● **Work task**
Look through the material below. Return exactly the lines from the one with "Instagram'da Takip Et" through the one with "Лампы инсектицидные", both included.

● **Data listing**
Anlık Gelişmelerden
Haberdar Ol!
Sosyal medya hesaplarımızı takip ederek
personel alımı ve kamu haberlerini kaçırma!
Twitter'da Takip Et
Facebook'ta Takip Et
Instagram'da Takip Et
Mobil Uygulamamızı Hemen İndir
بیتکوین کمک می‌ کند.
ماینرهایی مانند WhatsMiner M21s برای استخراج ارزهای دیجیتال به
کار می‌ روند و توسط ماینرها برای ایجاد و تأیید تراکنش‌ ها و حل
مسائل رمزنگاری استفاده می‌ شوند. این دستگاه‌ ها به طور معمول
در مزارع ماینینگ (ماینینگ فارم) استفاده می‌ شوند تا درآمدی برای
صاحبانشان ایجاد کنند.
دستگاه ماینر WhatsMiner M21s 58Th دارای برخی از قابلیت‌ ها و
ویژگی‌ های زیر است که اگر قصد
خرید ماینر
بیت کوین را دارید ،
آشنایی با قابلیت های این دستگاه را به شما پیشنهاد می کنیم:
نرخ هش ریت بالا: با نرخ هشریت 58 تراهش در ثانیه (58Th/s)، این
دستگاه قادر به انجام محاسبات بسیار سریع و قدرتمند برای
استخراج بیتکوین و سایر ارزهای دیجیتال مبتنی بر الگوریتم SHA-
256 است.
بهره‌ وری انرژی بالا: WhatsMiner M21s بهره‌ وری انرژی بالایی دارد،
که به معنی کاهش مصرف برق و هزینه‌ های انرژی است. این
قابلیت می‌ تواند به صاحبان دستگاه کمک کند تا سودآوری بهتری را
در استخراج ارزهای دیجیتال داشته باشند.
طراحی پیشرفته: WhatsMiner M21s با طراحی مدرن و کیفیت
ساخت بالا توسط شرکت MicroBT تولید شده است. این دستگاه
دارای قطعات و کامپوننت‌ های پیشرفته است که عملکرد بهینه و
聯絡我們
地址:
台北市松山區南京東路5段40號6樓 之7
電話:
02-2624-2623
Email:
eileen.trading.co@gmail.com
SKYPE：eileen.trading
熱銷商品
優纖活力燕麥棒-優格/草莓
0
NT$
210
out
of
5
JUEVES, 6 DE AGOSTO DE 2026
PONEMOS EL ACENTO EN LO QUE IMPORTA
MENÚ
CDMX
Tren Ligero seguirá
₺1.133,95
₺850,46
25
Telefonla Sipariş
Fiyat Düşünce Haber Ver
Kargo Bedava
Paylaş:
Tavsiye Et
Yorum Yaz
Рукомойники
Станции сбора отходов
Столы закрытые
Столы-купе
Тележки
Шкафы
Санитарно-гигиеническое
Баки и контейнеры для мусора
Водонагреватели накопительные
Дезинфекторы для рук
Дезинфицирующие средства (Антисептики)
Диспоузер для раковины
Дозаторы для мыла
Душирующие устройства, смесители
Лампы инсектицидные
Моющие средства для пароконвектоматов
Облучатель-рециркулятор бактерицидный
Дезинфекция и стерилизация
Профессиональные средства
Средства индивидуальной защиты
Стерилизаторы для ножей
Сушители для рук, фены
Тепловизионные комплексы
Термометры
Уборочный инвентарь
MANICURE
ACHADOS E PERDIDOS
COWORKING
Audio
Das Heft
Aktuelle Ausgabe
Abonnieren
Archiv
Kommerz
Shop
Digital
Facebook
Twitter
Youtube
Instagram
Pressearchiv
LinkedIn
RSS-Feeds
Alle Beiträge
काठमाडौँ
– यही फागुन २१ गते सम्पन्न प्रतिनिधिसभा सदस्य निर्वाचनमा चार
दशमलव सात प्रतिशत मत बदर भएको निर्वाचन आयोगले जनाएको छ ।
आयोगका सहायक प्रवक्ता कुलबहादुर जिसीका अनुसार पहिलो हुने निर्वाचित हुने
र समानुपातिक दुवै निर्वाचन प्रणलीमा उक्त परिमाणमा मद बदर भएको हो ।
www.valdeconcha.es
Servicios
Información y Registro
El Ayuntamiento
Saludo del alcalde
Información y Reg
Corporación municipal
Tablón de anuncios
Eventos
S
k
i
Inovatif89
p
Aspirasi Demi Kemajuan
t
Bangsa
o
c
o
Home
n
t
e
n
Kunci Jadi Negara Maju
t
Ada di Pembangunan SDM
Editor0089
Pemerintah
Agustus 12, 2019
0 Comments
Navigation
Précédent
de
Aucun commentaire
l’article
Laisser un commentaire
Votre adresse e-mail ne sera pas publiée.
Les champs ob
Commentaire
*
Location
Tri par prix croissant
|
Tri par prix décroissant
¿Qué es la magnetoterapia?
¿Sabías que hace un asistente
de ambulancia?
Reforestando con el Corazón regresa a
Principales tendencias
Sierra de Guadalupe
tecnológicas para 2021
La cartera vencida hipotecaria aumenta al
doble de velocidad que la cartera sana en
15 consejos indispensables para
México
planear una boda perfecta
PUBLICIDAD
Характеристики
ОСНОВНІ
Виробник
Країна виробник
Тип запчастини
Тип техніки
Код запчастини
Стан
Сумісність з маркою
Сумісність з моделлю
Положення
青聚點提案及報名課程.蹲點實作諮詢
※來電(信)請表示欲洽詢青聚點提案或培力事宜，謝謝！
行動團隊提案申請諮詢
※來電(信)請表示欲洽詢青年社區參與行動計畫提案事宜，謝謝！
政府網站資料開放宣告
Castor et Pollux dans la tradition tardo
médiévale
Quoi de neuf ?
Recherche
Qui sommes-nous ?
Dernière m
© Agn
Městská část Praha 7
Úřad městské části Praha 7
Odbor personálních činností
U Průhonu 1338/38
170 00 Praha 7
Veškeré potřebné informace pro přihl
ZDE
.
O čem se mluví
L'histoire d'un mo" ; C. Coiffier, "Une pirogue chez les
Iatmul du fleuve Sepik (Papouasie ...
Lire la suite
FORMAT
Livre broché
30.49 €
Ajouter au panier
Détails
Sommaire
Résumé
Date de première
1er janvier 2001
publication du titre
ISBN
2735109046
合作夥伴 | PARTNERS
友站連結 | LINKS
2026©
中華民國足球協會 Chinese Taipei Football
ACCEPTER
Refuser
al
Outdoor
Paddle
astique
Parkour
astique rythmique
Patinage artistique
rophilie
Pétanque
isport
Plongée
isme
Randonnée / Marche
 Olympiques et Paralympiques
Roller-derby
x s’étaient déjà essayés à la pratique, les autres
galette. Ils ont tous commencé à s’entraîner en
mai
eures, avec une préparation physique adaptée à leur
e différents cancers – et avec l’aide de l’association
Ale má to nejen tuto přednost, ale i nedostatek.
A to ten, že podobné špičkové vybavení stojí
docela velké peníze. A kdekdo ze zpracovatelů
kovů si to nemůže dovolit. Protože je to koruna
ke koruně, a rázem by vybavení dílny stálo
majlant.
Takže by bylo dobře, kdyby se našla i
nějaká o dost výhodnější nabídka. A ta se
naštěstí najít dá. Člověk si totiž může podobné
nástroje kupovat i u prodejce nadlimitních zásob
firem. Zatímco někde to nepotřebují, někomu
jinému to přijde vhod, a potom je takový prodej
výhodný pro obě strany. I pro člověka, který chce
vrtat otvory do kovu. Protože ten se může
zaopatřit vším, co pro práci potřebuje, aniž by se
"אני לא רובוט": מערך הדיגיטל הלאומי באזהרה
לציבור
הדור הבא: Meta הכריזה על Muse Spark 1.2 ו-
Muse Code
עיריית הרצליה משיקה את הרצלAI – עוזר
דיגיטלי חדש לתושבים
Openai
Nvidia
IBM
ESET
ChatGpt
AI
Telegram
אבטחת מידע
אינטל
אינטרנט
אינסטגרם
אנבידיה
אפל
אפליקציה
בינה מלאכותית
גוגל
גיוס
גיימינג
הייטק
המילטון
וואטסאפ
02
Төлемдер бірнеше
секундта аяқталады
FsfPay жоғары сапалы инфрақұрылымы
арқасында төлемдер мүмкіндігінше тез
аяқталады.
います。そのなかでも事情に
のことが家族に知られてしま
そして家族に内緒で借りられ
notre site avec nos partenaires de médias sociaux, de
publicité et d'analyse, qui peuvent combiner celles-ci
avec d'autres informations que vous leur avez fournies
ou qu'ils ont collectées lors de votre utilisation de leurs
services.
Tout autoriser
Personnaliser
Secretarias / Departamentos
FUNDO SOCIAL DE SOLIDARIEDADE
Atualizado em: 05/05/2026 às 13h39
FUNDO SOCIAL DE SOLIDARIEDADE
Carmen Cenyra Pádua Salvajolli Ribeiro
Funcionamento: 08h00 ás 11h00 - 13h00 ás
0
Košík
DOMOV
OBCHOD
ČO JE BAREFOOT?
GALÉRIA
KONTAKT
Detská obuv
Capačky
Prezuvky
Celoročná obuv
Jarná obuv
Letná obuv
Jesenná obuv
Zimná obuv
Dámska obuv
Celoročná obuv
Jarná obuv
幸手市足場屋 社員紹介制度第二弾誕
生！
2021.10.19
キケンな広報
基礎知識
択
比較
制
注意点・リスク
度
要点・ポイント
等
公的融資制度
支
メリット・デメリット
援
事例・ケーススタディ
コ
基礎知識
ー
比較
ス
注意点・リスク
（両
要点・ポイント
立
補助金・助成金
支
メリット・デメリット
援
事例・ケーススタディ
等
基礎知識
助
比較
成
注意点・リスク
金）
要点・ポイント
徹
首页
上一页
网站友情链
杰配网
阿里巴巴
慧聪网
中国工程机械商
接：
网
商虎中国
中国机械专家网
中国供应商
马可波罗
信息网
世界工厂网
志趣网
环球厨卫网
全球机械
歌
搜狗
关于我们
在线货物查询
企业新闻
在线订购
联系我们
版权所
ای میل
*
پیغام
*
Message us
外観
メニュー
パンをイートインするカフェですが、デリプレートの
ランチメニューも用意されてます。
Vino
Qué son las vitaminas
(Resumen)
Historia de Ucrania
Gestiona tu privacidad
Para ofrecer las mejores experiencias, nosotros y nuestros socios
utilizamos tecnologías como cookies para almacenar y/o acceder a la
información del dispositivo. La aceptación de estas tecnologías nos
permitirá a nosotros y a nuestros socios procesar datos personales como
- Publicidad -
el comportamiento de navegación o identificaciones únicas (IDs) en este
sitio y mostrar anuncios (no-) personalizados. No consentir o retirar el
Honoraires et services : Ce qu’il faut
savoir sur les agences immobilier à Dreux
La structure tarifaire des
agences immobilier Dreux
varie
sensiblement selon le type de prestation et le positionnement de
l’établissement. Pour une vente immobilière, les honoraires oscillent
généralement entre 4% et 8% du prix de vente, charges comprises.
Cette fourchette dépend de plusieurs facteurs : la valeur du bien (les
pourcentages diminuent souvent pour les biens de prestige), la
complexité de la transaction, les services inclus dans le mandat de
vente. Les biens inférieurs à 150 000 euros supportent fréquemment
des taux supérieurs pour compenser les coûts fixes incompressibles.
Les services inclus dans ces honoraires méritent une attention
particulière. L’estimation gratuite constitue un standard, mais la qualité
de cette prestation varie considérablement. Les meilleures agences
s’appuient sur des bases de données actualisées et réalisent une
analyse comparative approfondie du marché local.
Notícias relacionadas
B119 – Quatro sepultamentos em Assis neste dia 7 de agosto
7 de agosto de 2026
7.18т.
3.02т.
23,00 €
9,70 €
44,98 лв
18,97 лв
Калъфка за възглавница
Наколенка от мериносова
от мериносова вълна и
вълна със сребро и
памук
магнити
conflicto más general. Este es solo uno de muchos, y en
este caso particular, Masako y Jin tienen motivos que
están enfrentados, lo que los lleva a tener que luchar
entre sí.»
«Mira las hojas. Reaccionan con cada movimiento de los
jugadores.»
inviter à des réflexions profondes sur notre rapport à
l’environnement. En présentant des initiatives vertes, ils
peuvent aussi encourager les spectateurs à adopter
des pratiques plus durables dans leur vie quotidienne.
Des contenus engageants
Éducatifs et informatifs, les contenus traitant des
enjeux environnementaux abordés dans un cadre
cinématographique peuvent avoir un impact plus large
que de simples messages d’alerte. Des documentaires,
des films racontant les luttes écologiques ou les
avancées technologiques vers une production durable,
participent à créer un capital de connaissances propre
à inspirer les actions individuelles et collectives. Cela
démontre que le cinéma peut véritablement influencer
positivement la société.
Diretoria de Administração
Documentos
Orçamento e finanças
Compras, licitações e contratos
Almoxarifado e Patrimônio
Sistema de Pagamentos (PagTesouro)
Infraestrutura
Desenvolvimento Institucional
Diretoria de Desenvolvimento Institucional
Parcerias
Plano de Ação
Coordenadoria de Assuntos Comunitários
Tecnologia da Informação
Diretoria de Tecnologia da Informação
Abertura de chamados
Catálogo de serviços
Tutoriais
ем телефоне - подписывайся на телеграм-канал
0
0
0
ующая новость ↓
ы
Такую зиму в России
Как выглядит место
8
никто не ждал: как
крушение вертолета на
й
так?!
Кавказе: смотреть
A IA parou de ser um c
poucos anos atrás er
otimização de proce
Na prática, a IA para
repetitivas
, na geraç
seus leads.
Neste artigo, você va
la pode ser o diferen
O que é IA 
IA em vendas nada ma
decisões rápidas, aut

● **Answer box**
Instagram'da Takip Et
Mobil Uygulamamızı Hemen İndir
بیتکوین کمک می‌ کند.
ماینرهایی مانند WhatsMiner M21s برای استخراج ارزهای دیجیتال به
کار می‌ روند و توسط ماینرها برای ایجاد و تأیید تراکنش‌ ها و حل
مسائل رمزنگاری استفاده می‌ شوند. این دستگاه‌ ها به طور معمول
در مزارع ماینینگ (ماینینگ فارم) استفاده می‌ شوند تا درآمدی برای
صاحبانشان ایجاد کنند.
دستگاه ماینر WhatsMiner M21s 58Th دارای برخی از قابلیت‌ ها و
ویژگی‌ های زیر است که اگر قصد
خرید ماینر
بیت کوین را دارید ،
آشنایی با قابلیت های این دستگاه را به شما پیشنهاد می کنیم:
نرخ هش ریت بالا: با نرخ هشریت 58 تراهش در ثانیه (58Th/s)، این
دستگاه قادر به انجام محاسبات بسیار سریع و قدرتمند برای
استخراج بیتکوین و سایر ارزهای دیجیتال مبتنی بر الگوریتم SHA-
256 است.
بهره‌ وری انرژی بالا: WhatsMiner M21s بهره‌ وری انرژی بالایی دارد،
که به معنی کاهش مصرف برق و هزینه‌ های انرژی است. این
قابلیت می‌ تواند به صاحبان دستگاه کمک کند تا سودآوری بهتری را
در استخراج ارزهای دیجیتال داشته باشند.
طراحی پیشرفته: WhatsMiner M21s با طراحی مدرن و کیفیت
ساخت بالا توسط شرکت MicroBT تولید شده است. این دستگاه
دارای قطعات و کامپوننت‌ های پیشرفته است که عملکرد بهینه و
聯絡我們
地址:
台北市松山區南京東路5段40號6樓 之7
電話:
02-2624-2623
Email:
eileen.trading.co@gmail.com
SKYPE：eileen.trading
熱銷商品
優纖活力燕麥棒-優格/草莓
0
NT$
210
out
of
5
JUEVES, 6 DE AGOSTO DE 2026
PONEMOS EL ACENTO EN LO QUE IMPORTA
MENÚ
CDMX
Tren Ligero seguirá
₺1.133,95
₺850,46
25
Telefonla Sipariş
Fiyat Düşünce Haber Ver
Kargo Bedava
Paylaş:
Tavsiye Et
Yorum Yaz
Рукомойники
Станции сбора отходов
Столы закрытые
Столы-купе
Тележки
Шкафы
Санитарно-гигиеническое
Баки и контейнеры для мусора
Водонагреватели накопительные
Дезинфекторы для рук
Дезинфицирующие средства (Антисептики)
Диспоузер для раковины
Дозаторы для мыла
Душирующие устройства, смесители
Лампы инсектицидные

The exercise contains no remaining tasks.